-------- RECORDS TO USE --------

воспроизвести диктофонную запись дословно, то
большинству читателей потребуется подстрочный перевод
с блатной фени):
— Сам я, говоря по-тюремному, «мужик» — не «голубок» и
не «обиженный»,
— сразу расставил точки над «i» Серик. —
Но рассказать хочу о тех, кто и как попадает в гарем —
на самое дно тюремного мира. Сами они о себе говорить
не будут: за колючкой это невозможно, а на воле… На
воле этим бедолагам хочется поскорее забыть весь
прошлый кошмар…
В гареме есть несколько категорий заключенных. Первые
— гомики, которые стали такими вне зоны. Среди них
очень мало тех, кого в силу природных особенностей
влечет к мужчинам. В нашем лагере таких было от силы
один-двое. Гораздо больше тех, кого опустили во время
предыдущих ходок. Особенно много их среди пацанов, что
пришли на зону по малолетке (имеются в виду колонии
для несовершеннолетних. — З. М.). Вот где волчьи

--------

ACTION ITEM:
Please type the entries above out again exactly.

ANSWER TO THIS EXERCISE:
воспроизвести диктофонную запись дословно, то
большинству читателей потребуется подстрочный перевод
с блатной фени):
— Сам я, говоря по-тюремному, «мужик» — не «голубок» и
не «обиженный»,
— сразу расставил точки над «i» Серик. —
Но рассказать хочу о тех, кто и как попадает в гарем —
на самое дно тюремного мира. Сами они о себе говорить
не будут: за колючкой это невозможно, а на воле… На
воле этим бедолагам хочется поскорее забыть весь
прошлый кошмар…
В гареме есть несколько категорий заключенных. Первые
— гомики, которые стали такими вне зоны. Среди них
очень мало тех, кого в силу природных особенностей
влечет к мужчинам. В нашем лагере таких было от силы
один-двое. Гораздо больше тех, кого опустили во время
предыдущих ходок. Особенно много их среди пацанов, что
пришли на зону по малолетке (имеются в виду колонии
для несовершеннолетних. — З. М.). Вот где волчьи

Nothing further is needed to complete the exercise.